Mijn vraag aan professor Herman Daems en aan de minister over garanties bij de privatisering van de GIMV werd nooit beantwoord. De vraag is nochtans cruciaal. De heer Voorhamme zegt dat de GIMV geen instrument zal zijn in handen van de overheid meer is. Toch zal er nog gewerkt worden met een beheersovereenkomst. Ook dat lijkt niet helemaal duidelijk.
De meest interessante opmerking van de heer Van Rompuy is het onderbrengen van het publiekrechtelijk aandeel in pensioenfondsen. Deze werkwijze is echter niet ideaal. Het onderbrengen van de aandelen in pensioenfondsen zal niet beletten dat de aandelen zouden worden vervreemd.
Het is niet correct om denigrerend te doen over de commissie van onderzoek naar de aanwending van de scheepskredieten. Het Vlaams Parlement heeft eenparig de oprichting van een commissie voor scheepskredieten goedgekeurd.
De heer Van Rompuy kan uit stuk 363 leren dat hij nooit hoorzittingen heeft gevraagd met eminente juristen. Hij heeft enkel een hoorzitting gevraagd met de sociale partners om duidelijkheid te verkrijgen over het advies van de SERV. Dat werd door de meerderheid afgewezen. En zelfs dan hebben de heren Denys en Voorhamme erop gewezen dat een hoorzitting nog altijd kon worden georganiseerd, als het nodig mocht blijken.

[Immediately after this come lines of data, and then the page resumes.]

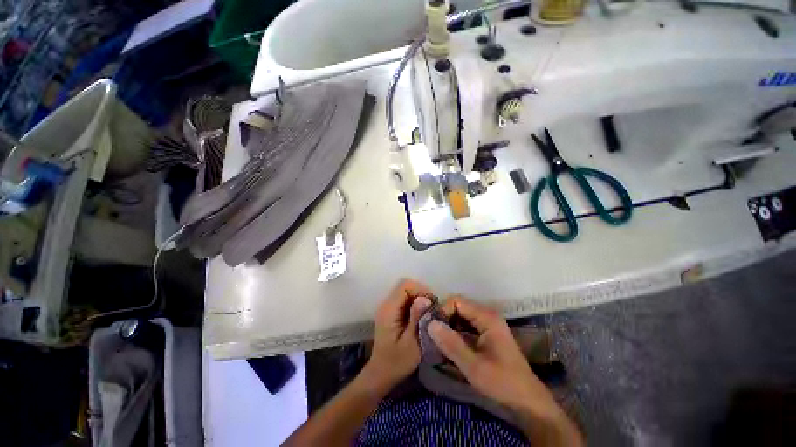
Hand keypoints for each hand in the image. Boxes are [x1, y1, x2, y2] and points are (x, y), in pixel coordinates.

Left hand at [364, 279, 432, 389]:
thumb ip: (417, 318)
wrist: (381, 373)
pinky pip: (405, 299)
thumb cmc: (397, 362)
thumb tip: (425, 298)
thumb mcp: (411, 343)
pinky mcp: (391, 312)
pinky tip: (421, 316)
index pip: (404, 286)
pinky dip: (415, 303)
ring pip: (406, 291)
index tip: (432, 304)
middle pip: (405, 286)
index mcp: (389, 310)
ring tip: (429, 313)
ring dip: (419, 298)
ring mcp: (388, 307)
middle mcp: (386, 304)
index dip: (420, 290)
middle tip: (433, 309)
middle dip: (421, 293)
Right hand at [429, 296, 582, 445]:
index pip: (457, 301)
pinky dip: (455, 333)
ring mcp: (487, 324)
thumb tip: (430, 324)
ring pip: (461, 316)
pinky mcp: (486, 333)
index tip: (433, 328)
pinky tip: (449, 346)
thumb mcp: (473, 366)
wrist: (527, 400)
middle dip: (444, 319)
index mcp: (486, 317)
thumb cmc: (502, 382)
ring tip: (438, 341)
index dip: (443, 311)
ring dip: (448, 326)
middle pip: (458, 307)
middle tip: (433, 336)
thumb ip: (451, 344)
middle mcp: (487, 315)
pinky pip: (465, 326)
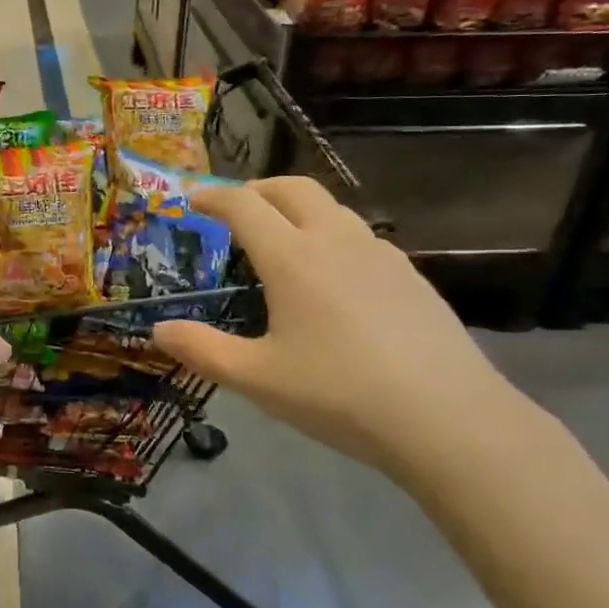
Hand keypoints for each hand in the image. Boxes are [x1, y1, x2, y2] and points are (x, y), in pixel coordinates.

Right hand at [154, 178, 534, 482]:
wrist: (449, 420)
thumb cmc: (340, 394)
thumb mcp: (258, 378)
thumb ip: (202, 350)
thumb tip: (158, 330)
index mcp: (292, 257)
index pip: (244, 204)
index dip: (213, 195)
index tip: (192, 198)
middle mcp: (335, 240)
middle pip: (292, 187)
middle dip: (257, 188)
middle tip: (235, 208)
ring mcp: (380, 254)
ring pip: (331, 207)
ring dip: (297, 207)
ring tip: (282, 238)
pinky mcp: (411, 276)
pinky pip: (360, 236)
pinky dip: (331, 234)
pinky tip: (334, 276)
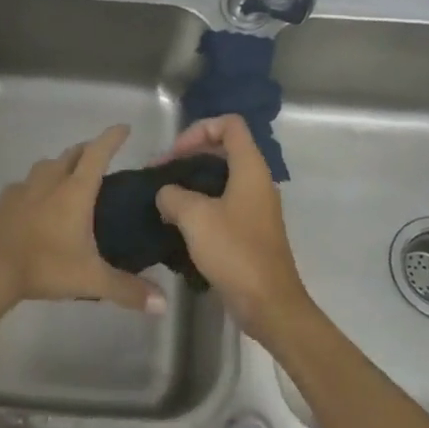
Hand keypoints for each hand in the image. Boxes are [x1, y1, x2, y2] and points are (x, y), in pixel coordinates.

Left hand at [0, 125, 165, 318]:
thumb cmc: (43, 266)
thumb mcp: (90, 280)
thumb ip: (127, 290)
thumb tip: (164, 305)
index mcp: (74, 191)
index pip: (97, 154)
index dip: (112, 138)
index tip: (124, 128)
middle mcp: (48, 182)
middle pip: (71, 155)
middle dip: (88, 150)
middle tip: (100, 156)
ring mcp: (21, 190)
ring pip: (45, 167)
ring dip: (60, 166)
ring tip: (69, 179)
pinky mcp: (1, 203)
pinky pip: (24, 186)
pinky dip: (36, 187)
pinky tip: (36, 204)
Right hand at [154, 115, 318, 347]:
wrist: (268, 303)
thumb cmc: (234, 252)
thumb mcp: (194, 217)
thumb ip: (173, 195)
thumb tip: (166, 194)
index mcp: (250, 168)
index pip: (230, 124)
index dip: (199, 129)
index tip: (175, 154)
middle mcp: (257, 181)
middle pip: (224, 149)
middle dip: (189, 155)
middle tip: (160, 174)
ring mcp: (255, 206)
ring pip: (221, 178)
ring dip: (192, 182)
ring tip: (164, 198)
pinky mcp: (250, 229)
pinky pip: (223, 202)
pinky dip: (200, 204)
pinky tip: (178, 222)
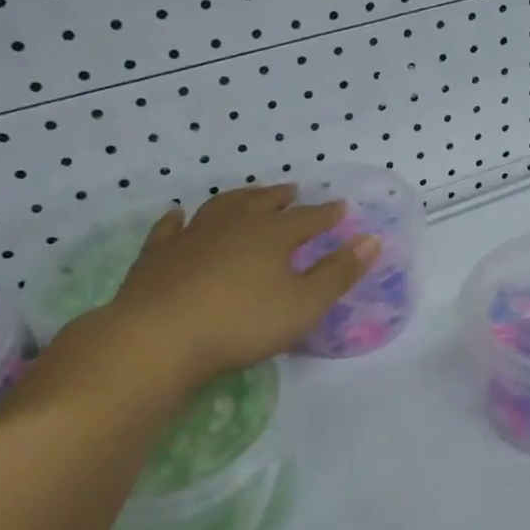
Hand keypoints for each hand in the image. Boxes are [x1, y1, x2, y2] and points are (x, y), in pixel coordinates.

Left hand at [15, 185, 378, 421]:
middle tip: (292, 191)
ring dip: (238, 199)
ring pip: (220, 207)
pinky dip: (178, 220)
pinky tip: (179, 216)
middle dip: (280, 198)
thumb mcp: (304, 304)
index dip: (326, 214)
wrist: (159, 338)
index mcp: (272, 235)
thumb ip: (339, 272)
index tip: (340, 207)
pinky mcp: (157, 255)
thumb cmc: (242, 322)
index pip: (307, 219)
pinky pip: (171, 228)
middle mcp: (233, 225)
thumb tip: (371, 240)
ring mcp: (191, 236)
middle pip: (262, 203)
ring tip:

Artikelsgewijze bespreking
Aan de orde is de artikelsgewijze bespreking van het ontwerp van decreet tot wijziging van het decreet van 13 juli 1994 betreffende de herstructurering van de GIMV, Gimvindus, VMH, Mijnen en LIM en tot oprichting van het Limburgfonds en van de permanente werkgroep Limburg.
- De artikelen worden zonder opmerkingen aangenomen.
De artikelsgewijze bespreking is gesloten.
We zullen morgen om 16.00 uur de hoofdelijke stemming over het ontwerp van decreet houden.